→ Required action
Locate the line that contains "middle tip: (534, 628)". Print it and every subsequent line through the final line of the records, exactly and only those.
Exercise inputs section start
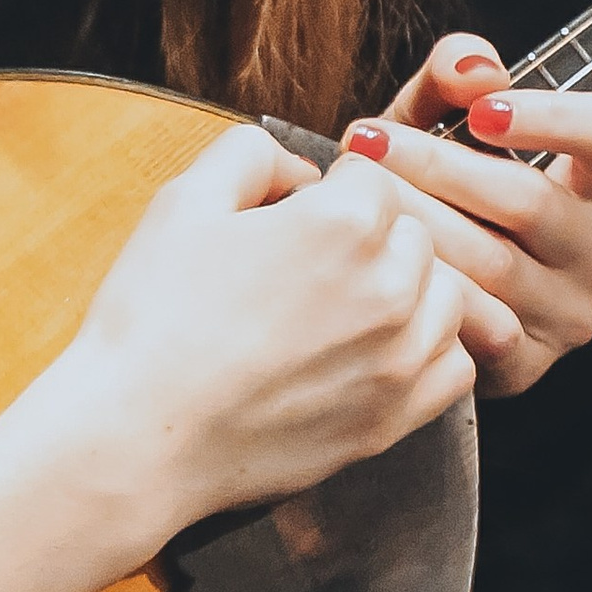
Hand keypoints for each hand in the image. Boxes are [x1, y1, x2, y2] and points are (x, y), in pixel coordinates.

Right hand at [0, 119, 482, 591]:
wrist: (138, 437)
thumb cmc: (152, 321)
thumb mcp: (185, 201)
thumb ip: (252, 153)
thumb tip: (300, 168)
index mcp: (345, 224)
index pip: (373, 179)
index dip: (328, 191)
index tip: (294, 217)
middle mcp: (390, 289)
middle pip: (414, 234)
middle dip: (370, 238)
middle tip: (308, 266)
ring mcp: (399, 360)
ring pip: (445, 296)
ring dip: (408, 291)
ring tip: (346, 307)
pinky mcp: (394, 420)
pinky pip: (453, 368)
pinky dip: (426, 353)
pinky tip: (377, 352)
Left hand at [344, 34, 591, 396]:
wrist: (398, 282)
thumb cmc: (429, 187)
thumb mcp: (435, 121)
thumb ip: (453, 77)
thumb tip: (475, 68)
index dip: (561, 118)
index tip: (482, 114)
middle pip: (531, 201)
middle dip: (438, 167)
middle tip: (365, 145)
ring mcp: (569, 312)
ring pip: (495, 265)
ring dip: (416, 224)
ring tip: (353, 198)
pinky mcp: (528, 362)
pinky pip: (476, 325)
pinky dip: (420, 290)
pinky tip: (373, 264)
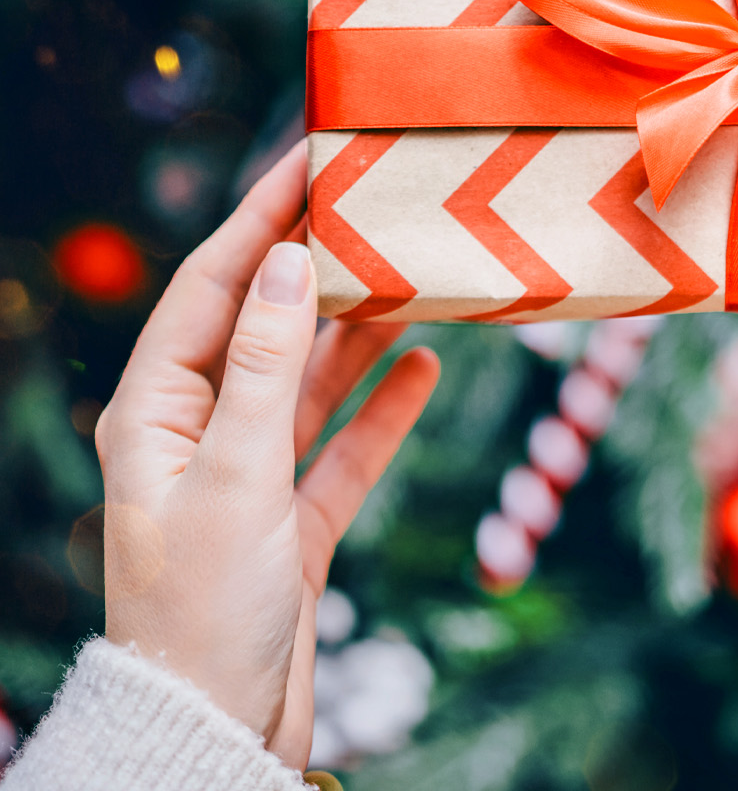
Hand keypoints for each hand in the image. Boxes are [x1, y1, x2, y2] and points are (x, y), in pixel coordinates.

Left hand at [95, 142, 439, 768]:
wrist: (218, 734)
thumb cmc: (203, 610)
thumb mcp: (234, 478)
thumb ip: (264, 369)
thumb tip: (284, 263)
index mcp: (155, 413)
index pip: (210, 287)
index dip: (258, 219)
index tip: (307, 159)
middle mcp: (199, 433)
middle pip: (265, 325)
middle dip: (318, 268)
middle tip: (374, 208)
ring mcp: (249, 476)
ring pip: (310, 380)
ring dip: (359, 333)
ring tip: (411, 276)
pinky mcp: (294, 519)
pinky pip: (345, 444)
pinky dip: (384, 408)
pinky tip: (425, 367)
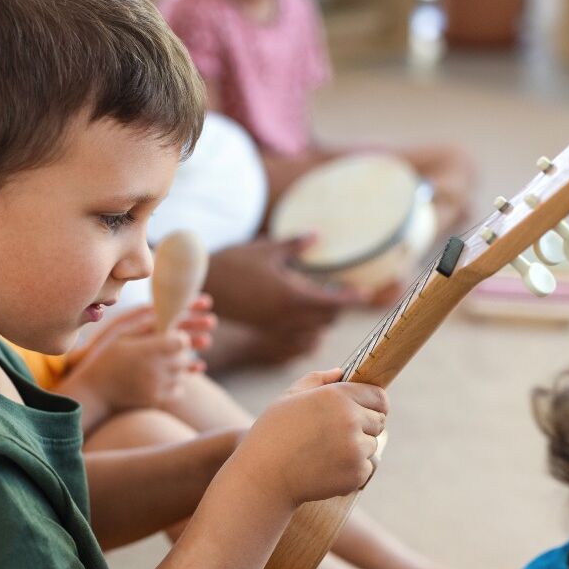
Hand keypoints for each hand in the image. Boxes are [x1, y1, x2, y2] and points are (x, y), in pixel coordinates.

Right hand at [61, 300, 215, 412]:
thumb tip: (165, 314)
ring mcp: (157, 386)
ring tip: (159, 366)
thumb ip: (146, 325)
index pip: (181, 340)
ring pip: (182, 374)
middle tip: (164, 352)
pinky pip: (178, 390)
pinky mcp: (156, 400)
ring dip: (177, 368)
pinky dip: (175, 384)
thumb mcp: (122, 336)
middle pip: (184, 357)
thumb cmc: (106, 358)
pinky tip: (161, 379)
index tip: (172, 337)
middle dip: (178, 353)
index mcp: (147, 349)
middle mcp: (155, 368)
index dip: (179, 337)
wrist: (94, 391)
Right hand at [203, 236, 367, 332]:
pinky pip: (297, 333)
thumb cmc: (234, 263)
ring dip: (323, 317)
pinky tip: (302, 307)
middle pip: (327, 319)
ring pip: (313, 329)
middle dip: (338, 307)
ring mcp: (276, 326)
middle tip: (344, 291)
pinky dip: (307, 324)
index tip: (366, 293)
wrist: (202, 286)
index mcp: (291, 296)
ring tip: (325, 299)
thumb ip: (295, 245)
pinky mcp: (266, 329)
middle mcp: (287, 316)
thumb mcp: (266, 249)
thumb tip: (318, 235)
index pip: (333, 302)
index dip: (352, 298)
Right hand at [235, 368, 387, 506]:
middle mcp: (350, 419)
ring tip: (327, 453)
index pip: (379, 396)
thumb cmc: (271, 435)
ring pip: (372, 446)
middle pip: (379, 421)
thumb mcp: (288, 398)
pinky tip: (328, 469)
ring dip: (357, 449)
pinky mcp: (356, 473)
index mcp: (336, 396)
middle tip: (337, 435)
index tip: (366, 410)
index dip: (373, 404)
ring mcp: (355, 448)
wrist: (263, 478)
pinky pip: (366, 468)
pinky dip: (352, 470)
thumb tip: (340, 372)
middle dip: (364, 427)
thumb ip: (317, 380)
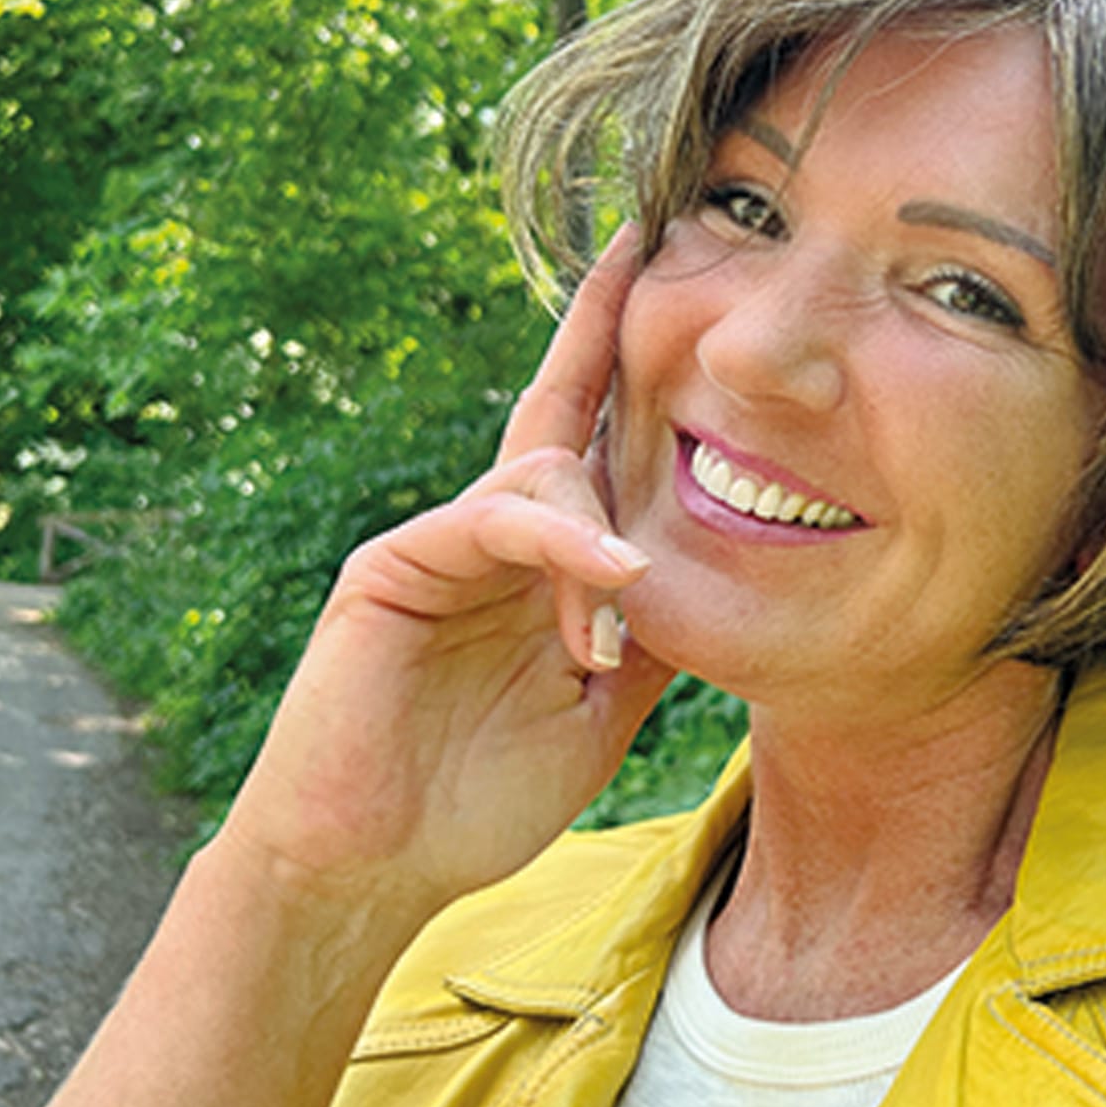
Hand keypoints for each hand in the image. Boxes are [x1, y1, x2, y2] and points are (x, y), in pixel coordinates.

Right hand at [219, 226, 674, 919]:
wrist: (379, 868)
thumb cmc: (480, 794)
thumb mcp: (602, 707)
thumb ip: (648, 632)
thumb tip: (727, 576)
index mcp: (540, 564)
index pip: (594, 446)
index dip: (632, 367)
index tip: (684, 283)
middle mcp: (492, 535)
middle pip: (559, 413)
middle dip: (605, 326)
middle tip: (654, 238)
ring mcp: (442, 544)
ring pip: (540, 470)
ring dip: (604, 531)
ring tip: (629, 614)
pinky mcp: (394, 568)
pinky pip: (491, 526)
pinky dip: (558, 545)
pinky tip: (612, 576)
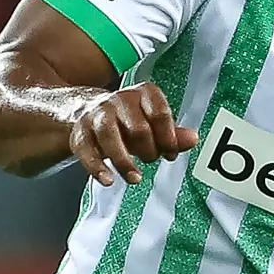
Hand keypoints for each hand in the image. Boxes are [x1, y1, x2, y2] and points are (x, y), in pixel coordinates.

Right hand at [65, 83, 197, 185]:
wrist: (88, 111)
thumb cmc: (127, 120)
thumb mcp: (152, 124)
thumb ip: (173, 133)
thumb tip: (194, 139)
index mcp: (142, 94)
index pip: (160, 114)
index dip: (168, 138)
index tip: (170, 154)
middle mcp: (119, 100)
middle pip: (138, 128)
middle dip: (148, 151)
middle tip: (151, 159)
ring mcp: (97, 114)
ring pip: (109, 135)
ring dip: (124, 161)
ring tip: (135, 178)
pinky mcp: (80, 132)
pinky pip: (87, 150)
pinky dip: (97, 167)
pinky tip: (108, 179)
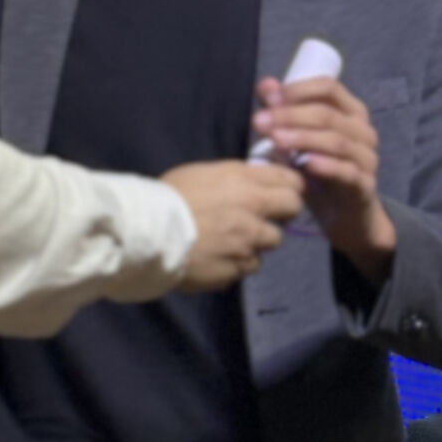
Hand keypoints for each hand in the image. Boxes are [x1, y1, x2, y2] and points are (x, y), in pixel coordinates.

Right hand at [165, 160, 304, 291]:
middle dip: (283, 212)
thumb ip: (235, 178)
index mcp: (244, 180)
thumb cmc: (169, 197)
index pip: (291, 180)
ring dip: (258, 241)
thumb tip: (254, 183)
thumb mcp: (204, 173)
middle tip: (266, 217)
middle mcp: (253, 209)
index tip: (282, 192)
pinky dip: (239, 262)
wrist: (149, 233)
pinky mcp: (237, 268)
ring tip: (234, 241)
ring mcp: (248, 242)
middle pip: (292, 209)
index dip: (290, 187)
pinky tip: (220, 258)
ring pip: (272, 242)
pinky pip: (250, 266)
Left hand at [250, 73, 395, 283]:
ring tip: (275, 140)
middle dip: (290, 115)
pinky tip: (305, 163)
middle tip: (260, 122)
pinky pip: (348, 172)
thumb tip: (265, 85)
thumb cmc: (319, 173)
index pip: (328, 88)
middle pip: (328, 114)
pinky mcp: (365, 186)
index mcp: (351, 112)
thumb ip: (284, 114)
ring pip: (337, 141)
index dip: (298, 90)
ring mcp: (368, 158)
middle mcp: (363, 131)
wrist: (344, 217)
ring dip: (303, 138)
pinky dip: (326, 166)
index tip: (268, 98)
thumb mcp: (300, 142)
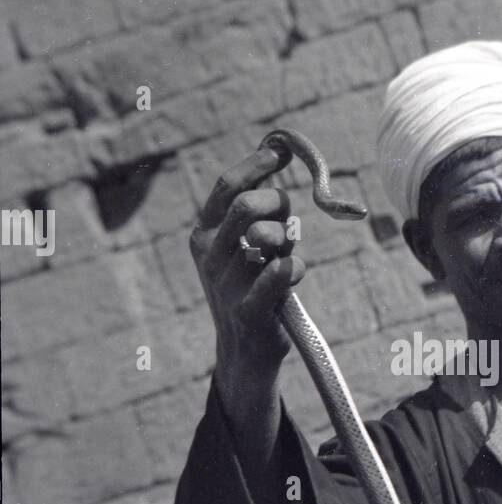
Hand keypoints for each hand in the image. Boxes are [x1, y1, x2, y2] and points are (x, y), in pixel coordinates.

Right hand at [189, 147, 306, 387]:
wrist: (245, 349)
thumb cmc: (254, 286)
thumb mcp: (247, 246)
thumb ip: (259, 211)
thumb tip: (274, 157)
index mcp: (204, 234)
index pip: (228, 187)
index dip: (256, 165)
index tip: (280, 154)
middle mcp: (208, 255)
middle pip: (247, 204)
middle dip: (277, 203)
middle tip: (288, 220)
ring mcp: (225, 283)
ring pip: (270, 235)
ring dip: (288, 240)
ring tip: (284, 256)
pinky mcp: (248, 309)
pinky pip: (282, 270)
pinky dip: (296, 266)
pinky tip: (292, 275)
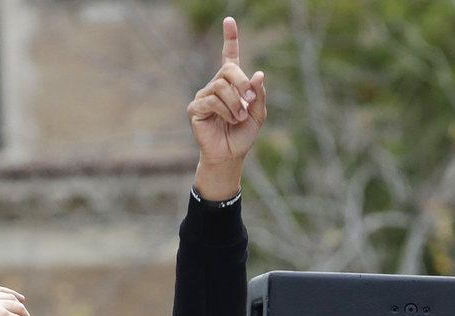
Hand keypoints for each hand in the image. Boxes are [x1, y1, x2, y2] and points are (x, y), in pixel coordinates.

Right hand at [188, 16, 266, 198]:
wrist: (231, 155)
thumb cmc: (243, 134)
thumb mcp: (258, 114)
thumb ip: (259, 95)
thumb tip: (259, 75)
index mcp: (231, 84)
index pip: (229, 56)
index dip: (230, 38)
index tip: (230, 21)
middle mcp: (215, 85)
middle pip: (228, 70)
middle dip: (242, 84)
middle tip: (250, 102)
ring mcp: (204, 96)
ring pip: (220, 86)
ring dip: (235, 104)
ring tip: (239, 118)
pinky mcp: (195, 109)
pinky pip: (211, 101)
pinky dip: (225, 111)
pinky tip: (230, 120)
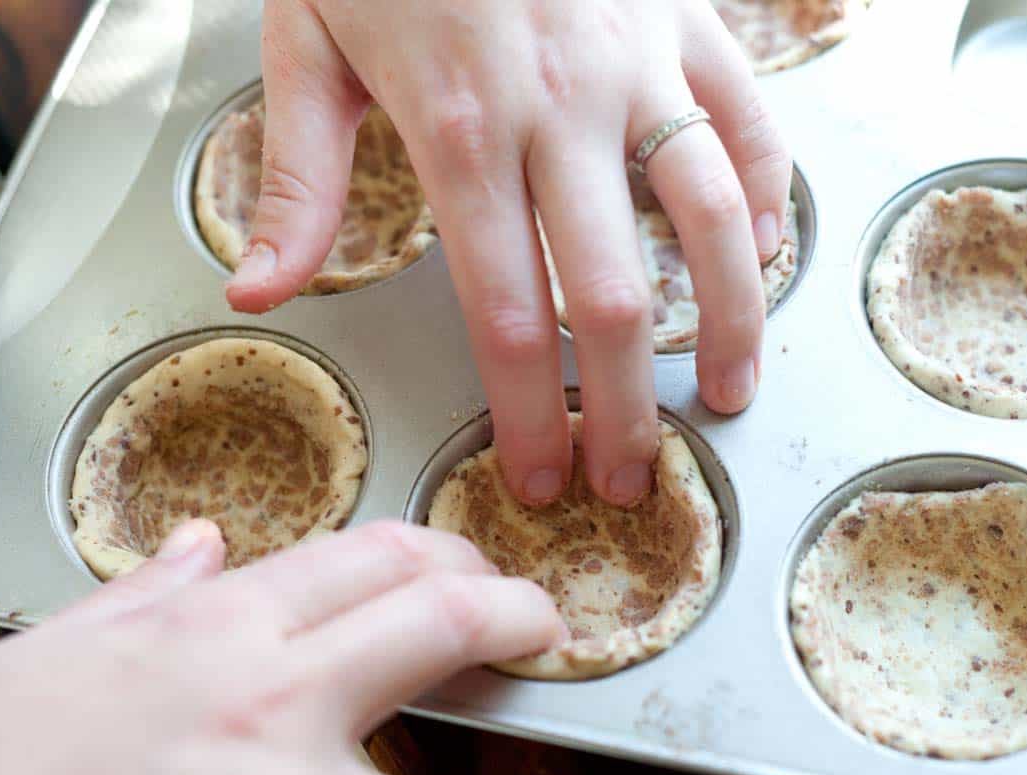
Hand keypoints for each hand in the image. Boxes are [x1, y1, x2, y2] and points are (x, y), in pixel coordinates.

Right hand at [0, 519, 563, 774]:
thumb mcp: (53, 657)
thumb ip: (144, 597)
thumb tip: (201, 548)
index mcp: (214, 629)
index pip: (377, 556)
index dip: (454, 559)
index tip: (484, 578)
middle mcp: (268, 697)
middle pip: (440, 616)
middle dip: (511, 611)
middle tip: (534, 628)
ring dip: (448, 774)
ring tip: (453, 774)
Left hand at [226, 0, 790, 506]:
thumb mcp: (305, 43)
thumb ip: (296, 180)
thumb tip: (259, 292)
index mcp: (461, 131)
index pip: (505, 314)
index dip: (528, 413)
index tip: (540, 477)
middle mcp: (563, 111)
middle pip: (612, 298)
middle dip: (624, 408)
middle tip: (626, 476)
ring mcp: (639, 66)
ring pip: (713, 221)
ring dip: (727, 325)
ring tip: (727, 396)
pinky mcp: (688, 24)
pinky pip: (749, 124)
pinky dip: (767, 198)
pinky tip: (763, 260)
Exercise inputs section end
→ Written solution
middle tip: (534, 628)
ring dip: (448, 774)
ring tip: (453, 774)
Left hand at [226, 0, 790, 506]:
thumb mcp: (305, 43)
thumb ip: (296, 180)
thumb tip: (259, 292)
index mcp: (461, 131)
index pip: (505, 314)
index dip: (528, 413)
index tip: (540, 477)
middle mcp: (563, 111)
middle pip: (612, 298)
middle dip: (624, 408)
middle tip: (626, 476)
ring mcp: (639, 66)
ring pip: (713, 221)
ring dip: (727, 325)
ring tip: (727, 396)
pinky mcp: (688, 24)
pinky pip: (749, 124)
pinky dip: (767, 198)
pinky tip: (763, 260)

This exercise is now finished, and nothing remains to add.